Age of Wonders
This four-stage piece was written to celebrate the 200th anniversary of the birth of Charles Darwin. It begins as a piece for violin and piano, and evolves through string quartet and string orchestra to a work for full orchestra. Although designed as an evolving collection, each piece stands alone as a concert item.
The Man Who Walked With Henslow
Violin: Maya Iwabuchi
Piano: Tom Poster
Recorded at the Henry Wood Hall, February 2014
This work takes as its basis the early life of Charles Darwin and the main events within his childhood and teenage years. These include the death of his mother, his studies in Edinburgh and Cambridge, his association with Professor Henslow, and his readiness for the voyage on the Beagle. This one-movement piece sets up and establishes the structural motifs which form the basis of the whole work, and to some extent has a character contemporary to the time. One important quotation is used, from Beethoven's Piano Sonata No. 24, published in 1809, the year of Darwin's birth. The first performance was at the Wigmore Hall on Wednesday January 21st 2009 in a programme which included works by Mendelssohn and Chausson.
Introduction
This work takes as its basis the early life of Charles Darwin and the main events within his childhood and teenage years. These include the period 1809-15, the death of his mother, his studies in Shrewsbury, Edinburgh, and Cambridge, his association with Professor Henslow, and his readiness for the voyage on The Beagle.
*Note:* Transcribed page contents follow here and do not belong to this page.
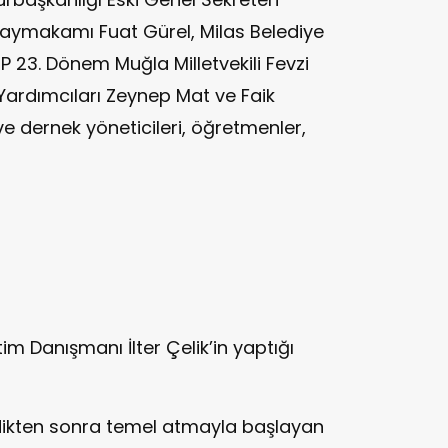
 Kaymakamı Fuat Gürel, Milas Belediye
23. Dönem Muğla Milletvekili Fevzi
Yardımcıları Zeynep Mat ve Faik
e dernek yöneticileri, öğretmenler,
tim Danışmanı İlter Çelik’in yaptığı
dedikten sonra temel atmayla başlayan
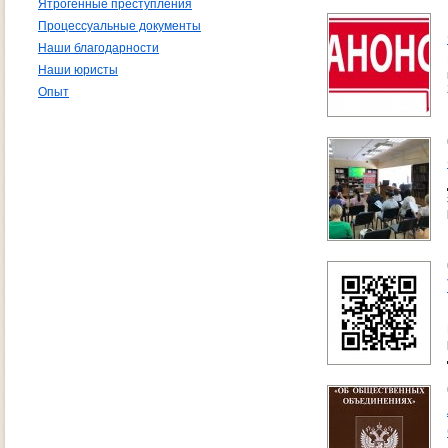
Ятрогенные преступления
Процессуальные документы
Наши благодарности
Наши юристы
Опыт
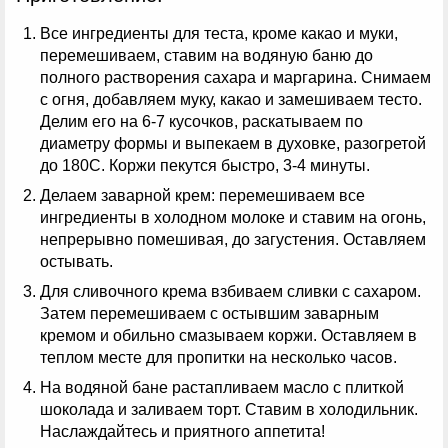
Все ингредиенты для теста, кроме какао и муки,
перемешиваем, ставим на водяную баню до
полного растворения сахара и маргарина. Снимаем
с огня, добавляем муку, какао и замешиваем тесто.
Делим его на 6-7 кусочков, раскатываем по
диаметру формы и выпекаем в духовке, разогретой
до 180С. Коржи пекутся быстро, 3-4 минуты.
Делаем заварной крем: перемешиваем все
ингредиенты в холодном молоке и ставим на огонь,
непрерывно помешивая, до загустения. Оставляем
остывать.
Для сливочного крема взбиваем сливки с сахаром.
Затем перемешиваем с остывшим заварным
кремом и обильно смазываем коржи. Оставляем в
теплом месте для пропитки на несколько часов.
На водяной бане растапливаем масло с плиткой
шоколада и заливаем торт. Ставим в холодильник.
Наслаждайтесь и приятного аппетита!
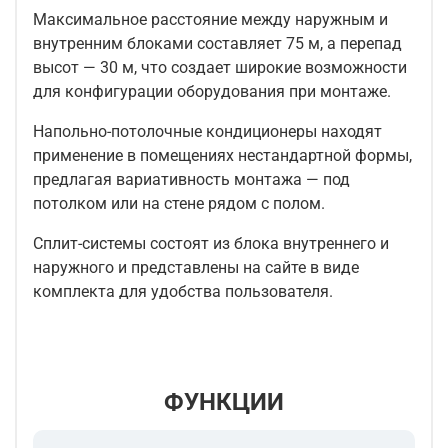
Максимальное расстояние между наружным и
внутренним блоками составляет 75 м, а перепад
высот — 30 м, что создает широкие возможности
для конфигурации оборудования при монтаже.
Напольно-потолочные кондиционеры находят
применение в помещениях нестандартной формы,
предлагая вариативность монтажа — под
потолком или на стене рядом с полом.
Сплит-системы состоят из блока внутреннего и
наружного и представлены на сайте в виде
комплекта для удобства пользователя.
ФУНКЦИИ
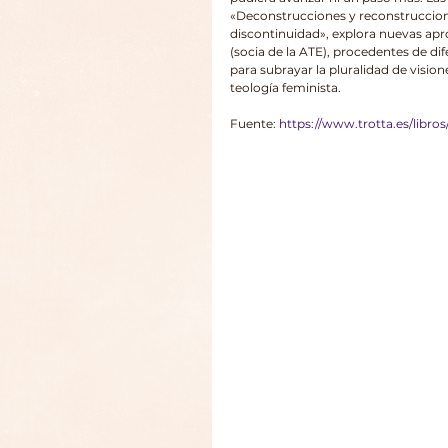
«Deconstrucciones y reconstruccione
discontinuidad», explora nuevas apr
(socia de la ATE), procedentes de dif
para subrayar la pluralidad de visione
teología feminista.
Fuente: 
https://www.trotta.es/libro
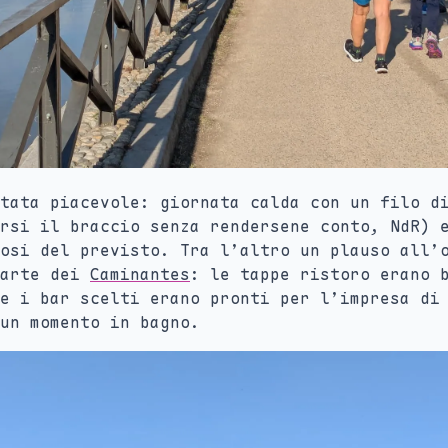
tata piacevole: giornata calda con un filo d
rsi il braccio senza rendersene conto, NdR) 
osi del previsto. Tra l’altro un plauso all’
parte dei
Caminantes
: le tappe ristoro erano 
e i bar scelti erano pronti per l’impresa di
un momento in bagno.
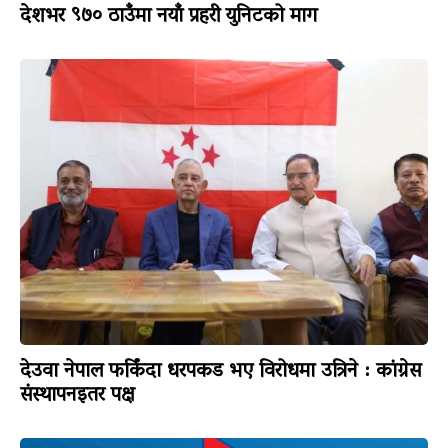
देशभर ९७० ठाउँमा नयाँ प्रहरी युनिटको माग
देउवा नेपाल फर्किंदा धरपकड भए विरोधमा उत्रिने : कांग्रेस
संस्थापनइतर पक्ष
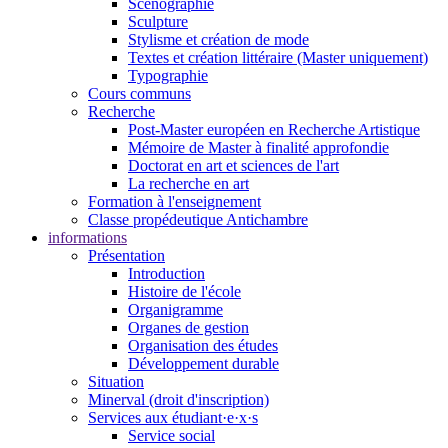
Scénographie
Sculpture
Stylisme et création de mode
Textes et création littéraire (Master uniquement)
Typographie
Cours communs
Recherche
Post-Master européen en Recherche Artistique
Mémoire de Master à finalité approfondie
Doctorat en art et sciences de l'art
La recherche en art
Formation à l'enseignement
Classe propédeutique Antichambre
informations
Présentation
Introduction
Histoire de l'école
Organigramme
Organes de gestion
Organisation des études
Développement durable
Situation
Minerval (droit d'inscription)
Services aux étudiant·e·x·s
Service social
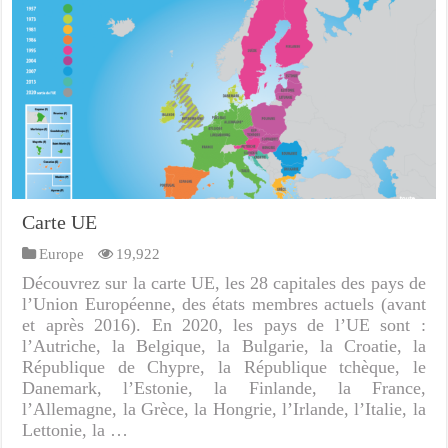
Carte UE
Europe
19,922
Découvrez sur la carte UE, les 28 capitales des pays de
l’Union Européenne, des états membres actuels (avant
et après 2016). En 2020, les pays de l’UE sont :
l’Autriche, la Belgique, la Bulgarie, la Croatie, la
République de Chypre, la République tchèque, le
Danemark, l’Estonie, la Finlande, la France,
l’Allemagne, la Grèce, la Hongrie, l’Irlande, l’Italie, la
Lettonie, la …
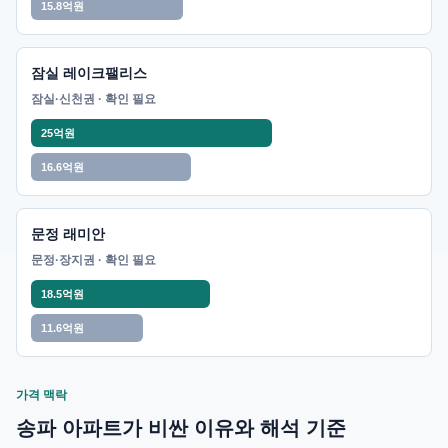
15.8억원
잠실 레이크팰리스
잠실·신천권 · 확인 필요
25억원
16.6억원
문정 래미안
문정·장지권 · 확인 필요
18.5억원
11.6억원
가격 맥락
송파 아파트가 비싼 이유와 해석 기준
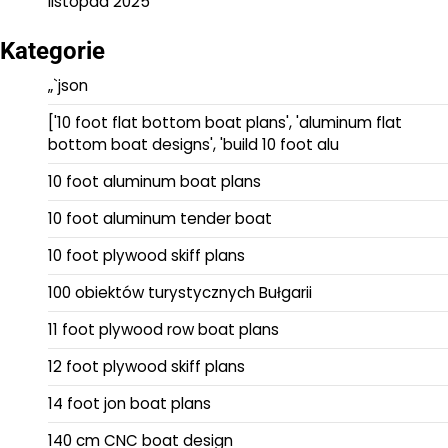
listopad 2025
Kategorie
„`json
['10 foot flat bottom boat plans', 'aluminum flat
bottom boat designs', 'build 10 foot alu
10 foot aluminum boat plans
10 foot aluminum tender boat
10 foot plywood skiff plans
100 obiektów turystycznych Bułgarii
11 foot plywood row boat plans
12 foot plywood skiff plans
14 foot jon boat plans
140 cm CNC boat design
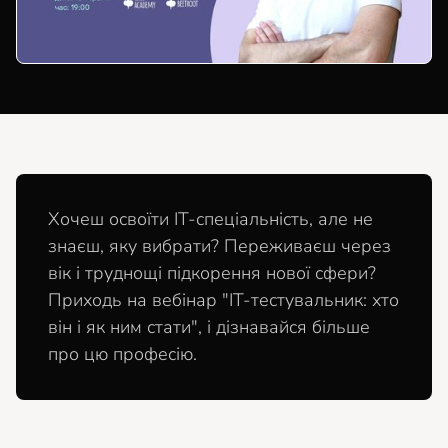
Хочеш освоїти ІТ-спеціальність, але не
знаєш, яку вибрати? Переживаєш через
вік і труднощі підкорення нової сфери?
Приходь на вебінар "IT-тестувальник: хто
він і як ним стати", і дізнавайся більше
про цю професію.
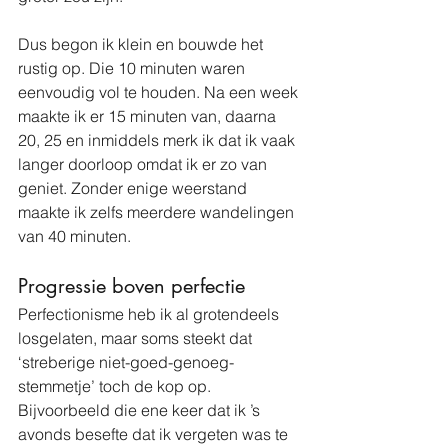
Dus begon ik klein en bouwde het 
rustig op. Die 10 minuten waren 
eenvoudig vol te houden. Na een week 
maakte ik er 15 minuten van, daarna 
20, 25 en inmiddels merk ik dat ik vaak 
langer doorloop omdat ik er zo van 
geniet. Zonder enige weerstand 
maakte ik zelfs meerdere wandelingen 
van 40 minuten.
Progressie boven perfectie
Perfectionisme heb ik al grotendeels 
losgelaten, maar soms steekt dat 
‘streberige niet-goed-genoeg-
stemmetje’ toch de kop op. 
Bijvoorbeeld die ene keer dat ik ’s 
avonds besefte dat ik vergeten was te 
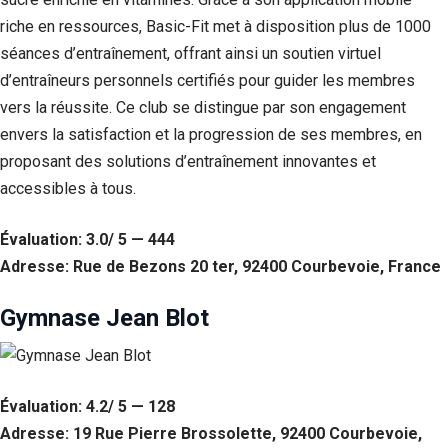
riche en ressources, Basic-Fit met à disposition plus de 1000
séances d’entraînement, offrant ainsi un soutien virtuel
d’entraîneurs personnels certifiés pour guider les membres
vers la réussite. Ce club se distingue par son engagement
envers la satisfaction et la progression de ses membres, en
proposant des solutions d’entraînement innovantes et
accessibles à tous.
Évaluation: 3.0/ 5 — 444
Adresse: Rue de Bezons 20 ter, 92400 Courbevoie, France
Gymnase Jean Blot
Évaluation: 4.2/ 5 — 128
Adresse: 19 Rue Pierre Brossolette, 92400 Courbevoie,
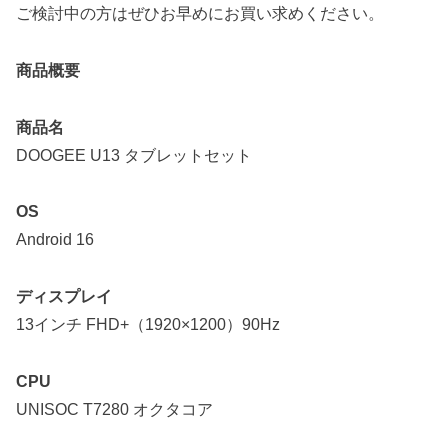
ご検討中の方はぜひお早めにお買い求めください。
商品概要
商品名
DOOGEE U13 タブレットセット
OS
Android 16
ディスプレイ
13インチ FHD+（1920×1200）90Hz
CPU
UNISOC T7280 オクタコア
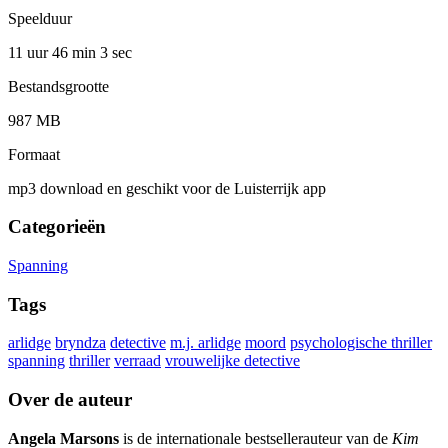
Speelduur
11 uur 46 min
3 sec
Bestandsgrootte
987 MB
Formaat
mp3 download en geschikt voor de Luisterrijk app
Categorieën
Spanning
Tags
arlidge
bryndza
detective
m.j. arlidge
moord
psychologische thriller
spanning
thriller
verraad
vrouwelijke detective
Over de auteur
Angela Marsons
is de internationale bestsellerauteur van de
Kim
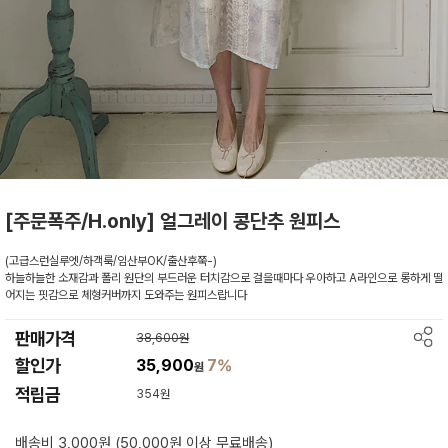
[주문폭주/H.only] 얼그레이 콩단추 원피스
(고급스런실루엣/하객룩/임산부OK/출산후쭉-)
하늘하늘한 소재감과 폴리 원단의 부드러운 터치감으로 걸을때마다 우아하고 A라인으로 롱하게 떨
어지는 핏감으로 체형커버까지 도와주는 원피스랍니다
판매가격
38,600원
할인가
35,900
7%
원
적립금
354원
배송비 3,000원 (50,000원 이상 무료배송)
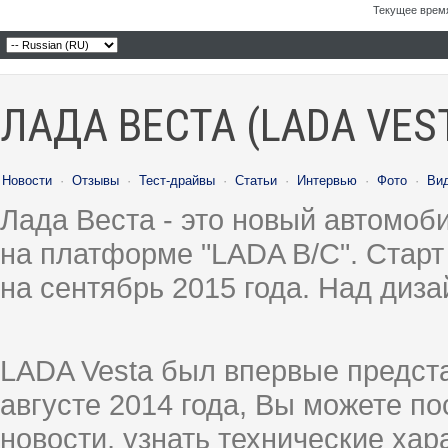
Текущее врем
ЛАДА ВЕСТА (LADA VES
Новости
·
Отзывы
·
Тест-драйвы
·
Статьи
·
Интервью
·
Фото
·
Ви
Лада Веста - это новый автомо
на платформе "LADA B/C". Старт
на сентябрь 2015 года. Над диз
LADA Vesta был впервые предст
августе 2014 года, Вы можете п
новости, узнать технические ха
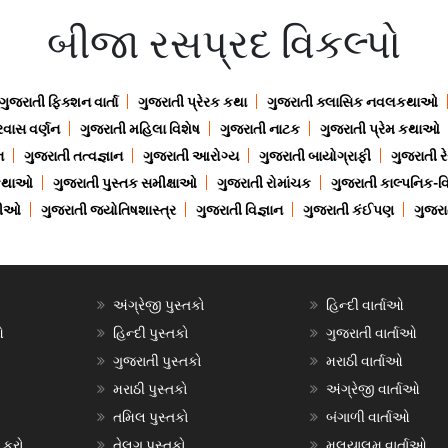
બીજા રસપ્રદ વિકલ્પો
ગુજરાતી ફિક્શન વાર્તા
ગુજરાતી પ્રેરક કથા
ગુજરાતી ક્લાસિક નવલકથાઓ
રવાસ વર્ણન
ગુજરાતી મહિલા વિશેષ
ગુજરાતી નાટક
ગુજરાતી પ્રેમ કથાઓ
ન
ગુજરાતી તત્વજ્ઞાન
ગુજરાતી આરોગ્ય
ગુજરાતી બાયોગ્રાફી
ગુજરાતી ર
 કથાઓ
ગુજરાતી પુસ્તક સમીક્ષાઓ
ગુજરાતી રોમાંચક
ગુજરાતી કાલ્પનિક-વિ
ાણીઓ
ગુજરાતી જ્યોતિષશાસ્ત્ર
ગુજરાતી વિજ્ઞાન
ગુજરાતી કંઈપણ
ગુજરાત
અંગ્રેજી પુસ્તકો
હિન્દી વાર્તાઓ
ઓ
હિન્દી પુસ્તકો
ગુજરાતી વાર્તાઓ
ગુજરાતી પુસ્તકો
મરાઠી વાર્તાઓ
મરાઠી પુસ્તકો
અંગ્રેજી વાર્તાઓ
તમિલ પુસ્તકો
બંગાળી વાર્તાઓ
 કરો
તેલુગુ પુસ્તકો
મલયાલમ વાર્તાઓ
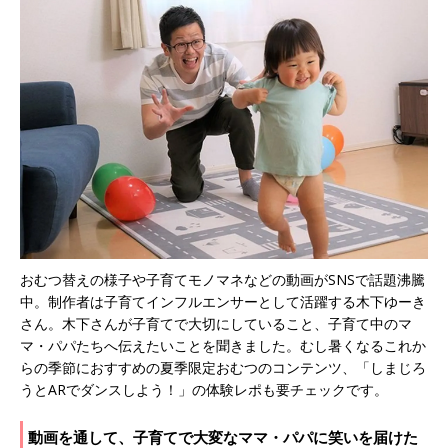
おむつ替えの様子や子育てモノマネなどの動画がSNSで話題沸騰
中。制作者は子育てインフルエンサーとして活躍する木下ゆーき
さん。木下さんが子育てで大切にしていること、子育て中のマ
マ・パパたちへ伝えたいことを聞きました。むし暑くなるこれか
らの季節におすすめの夏季限定おむつのコンテンツ、「しまじろ
うとARでダンスしよう！」の体験レポも要チェックです。
動画を通して、子育てで大変なママ・パパに笑いを届けた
Alongside each pictoral image of Darwin is a process for the development of the musical structures. This one-movement piece, to some extent in a style contemporary to the time, sets up and establishes the motifs which form the basis of the whole work. Thus, the introductory section to this work for violin and piano also serves as the musical foundation of all four stages of Age of Wonders - in one sense the introduction is a life in its simplest, amoebic form. It begins with the purest of beginnings, middle C, and the interval of an octave (the first within the harmonic series). The closing two notes of the first phrase, and the first of the second, form the next most simple of structures, a three-note scale figure (which has proved to form the fundamental component of the whole work). The remaining feature of this introduction is the second interval in the harmonic series, the 5th. But musically, there is a sense of space, anticipation, and if such simplistic structures allow, ‘wonder’.
The piece breaks into the image of a child, energetic, scatty, uneven in attention (and phrase length). The addition of the next interval of the harmonic series and a quotation from one of a remarkable series of works written in the year of Darwin’s birth, Beethoven’s Piano Sonata No. 24, are points within this section, which follows the most simple of sonata forms with essentially one subject only.
These musical elements provide the essence of the whole work; the intervals continue to be introduced and the three-note scale figure reworked. The sections that follow acknowledge the death of his mother when he was eight years old and his studies at school and as a medical student (including his distaste for autopsy). Darwin himself went on to study (and enjoy life) in Cambridge, and one of his friends’ favourite pastimes was to confuse and test Darwin’s recognition of well-known melodies played in a different way – naturally I have put one in this section.
One of the major influences in Darwin’s life at this point was Professor Henslow, and they could often be seen walking and discussing Darwin’s increasing interest in science. I have referred to an incident which disturbed them both, the near lynching of two prisoners by a mob (by now Darwin is a young man with a social conscience, conventional but beginning to think beyond established boundaries). The circumstances which surround Darwin’s acceptance by Fitzroy as ship’s scientist on The Beagle are well-documented, and after reference to this the piece closes with a revision of the introductory material.
Age of Wonders
The stages of the work are as follows -
I The Man Who Walked With Henslow (violin and piano)
II String Quartet No.2 (The Beagle)
III An Entangled Bank (string orchestra)
IV Transmutations (full orchestra)
First performances - Elizabeth Burley (piano), Philippe Graffin (violin), Maggini Quartet, London Sinfonietta, Darwin Symphony Orchestra, Wigmore Hall (January 2009), Peninsula Arts Festival (February 2009), Darwin, Australia (July 2009).
The entire piece was recorded on 10th and 11th February 2013 by the Philharmonia Orchestra.